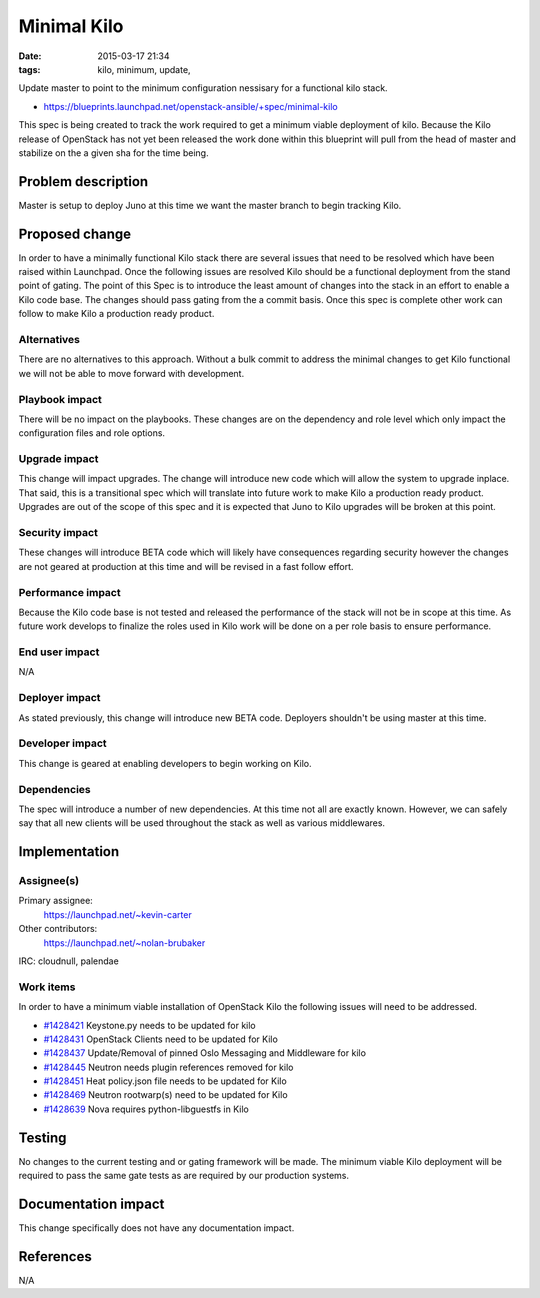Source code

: Minimal Kilo
############
:date: 2015-03-17 21:34
:tags: kilo, minimum, update,

Update master to point to the minimum configuration nessisary for
a functional kilo stack.

* https://blueprints.launchpad.net/openstack-ansible/+spec/minimal-kilo

This spec is being created to track the work required to get a minimum
viable deployment of kilo. Because the Kilo release of OpenStack has not
yet been released the work done within this blueprint will pull from the
head of master and stabilize on the a given sha for the time being.


Problem description
===================

Master is setup to deploy Juno at this time we want the master branch
to begin tracking Kilo.


Proposed change
===============

In order to have a minimally functional Kilo stack there are several issues
that need to be resolved which have been raised within Launchpad. Once
the following issues are resolved Kilo should be a functional deployment
from the stand point of gating. The point of this Spec is to introduce the
least amount of changes into the stack in an effort to enable a Kilo code
base. The changes should pass gating from the a commit basis. Once this
spec is complete other work can follow to make Kilo a production ready
product.


Alternatives
------------

There are no alternatives to this approach. Without a bulk commit to address
the minimal changes to get Kilo functional we will not be able to move forward
with development.


Playbook impact
---------------

There will be no impact on the playbooks. These changes are on the dependency
and role level which only impact the configuration files and role options.


Upgrade impact
--------------

This change will impact upgrades. The change will introduce new code which
will allow the system to upgrade inplace. That said, this is a transitional
spec which will translate into future work to make Kilo a production ready
product. Upgrades are out of the scope of this spec and it is expected that
Juno to Kilo upgrades will be broken at this point.


Security impact
---------------

These changes will introduce BETA code which will likely have consequences
regarding security however the changes are not geared at production at this
time and will be revised in a fast follow effort.


Performance impact
------------------

Because the Kilo code base is not tested and released the performance of
the stack will not be in scope at this time. As future work develops to
finalize the roles used in Kilo work will be done on a per role basis to
ensure performance.


End user impact
---------------

N/A


Deployer impact
---------------

As stated previously, this change will introduce new BETA code. Deployers
shouldn't be using master at this time.


Developer impact
----------------

This change is geared at enabling developers to begin working on Kilo.


Dependencies
------------

The spec will introduce a number of new dependencies. At this time not all are
exactly known. However, we can safely say that all new clients will be used
throughout the stack as well as various middlewares.


Implementation
==============

Assignee(s)
-----------

Primary assignee:
  https://launchpad.net/~kevin-carter

Other contributors:
  https://launchpad.net/~nolan-brubaker

IRC: cloudnull, palendae


Work items
----------

In order to have a minimum viable installation of OpenStack Kilo
the following issues will need to be addressed.

* `#1428421`_  Keystone.py needs to be updated for kilo
* `#1428431`_  OpenStack Clients need to be updated for Kilo
* `#1428437`_  Update/Removal of pinned Oslo Messaging and Middleware for kilo
* `#1428445`_  Neutron needs plugin references removed for kilo
* `#1428451`_  Heat policy.json file needs to be updated for Kilo
* `#1428469`_  Neutron rootwarp(s) need to be updated for Kilo
* `#1428639`_  Nova requires python-libguestfs in Kilo

.. _#1428421: https://bugs.launchpad.net/openstack-ansible/+bug/1428421
.. _#1428431: https://bugs.launchpad.net/openstack-ansible/+bug/1428431
.. _#1428437: https://bugs.launchpad.net/openstack-ansible/+bug/1428437
.. _#1428445: https://bugs.launchpad.net/openstack-ansible/+bug/1428445
.. _#1428451: https://bugs.launchpad.net/openstack-ansible/+bug/1428451
.. _#1428469: https://bugs.launchpad.net/openstack-ansible/+bug/1428469
.. _#1428639: https://bugs.launchpad.net/openstack-ansible/+bug/1428639


Testing
=======

No changes to the current testing and or gating framework will be made. The
minimum viable Kilo deployment will be required to pass the same gate tests
as are required by our production systems.


Documentation impact
====================

This change specifically does not have any documentation impact.


References
==========

N/A
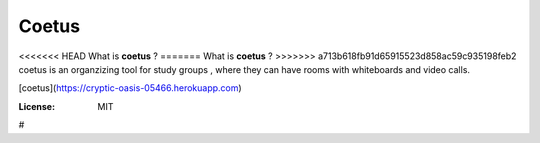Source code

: Coetus
======

<<<<<<< HEAD
What is **coetus** ?
=======
What is **coetus** ? 
>>>>>>> a713b618fb91d65915523d858ac59c935198feb2
coetus is an organzizing tool for study groups , where they can have rooms with whiteboards and video calls.

[coetus](https://cryptic-oasis-05466.herokuapp.com)

.. image:: https://img.shields.io/badge/built%20with-Cookiecutter%20Django-ff69b4.svg
     :target: https://github.com/pydanny/cookiecutter-django/
     :alt: Built with Cookiecutter Django
.. image:: https://img.shields.io/badge/code%20style-black-000000.svg
     :target: https://github.com/ambv/black
     :alt: Black code style


:License: MIT




#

^^^^^^^^

Copy exactly the lines from the first line of the records above through the line with "yet been released", both included, and nothing else. Pictures stay out.

> [Solution for this task]
Source code

: Minimal Kilo
############
:date: 2015-03-17 21:34
:tags: kilo, minimum, update,

Update master to point to the minimum configuration nessisary for
a functional kilo stack.

* https://blueprints.launchpad.net/openstack-ansible/+spec/minimal-kilo

This spec is being created to track the work required to get a minimum
viable deployment of kilo. Because the Kilo release of OpenStack has not
yet been released the work done within this blueprint will pull from the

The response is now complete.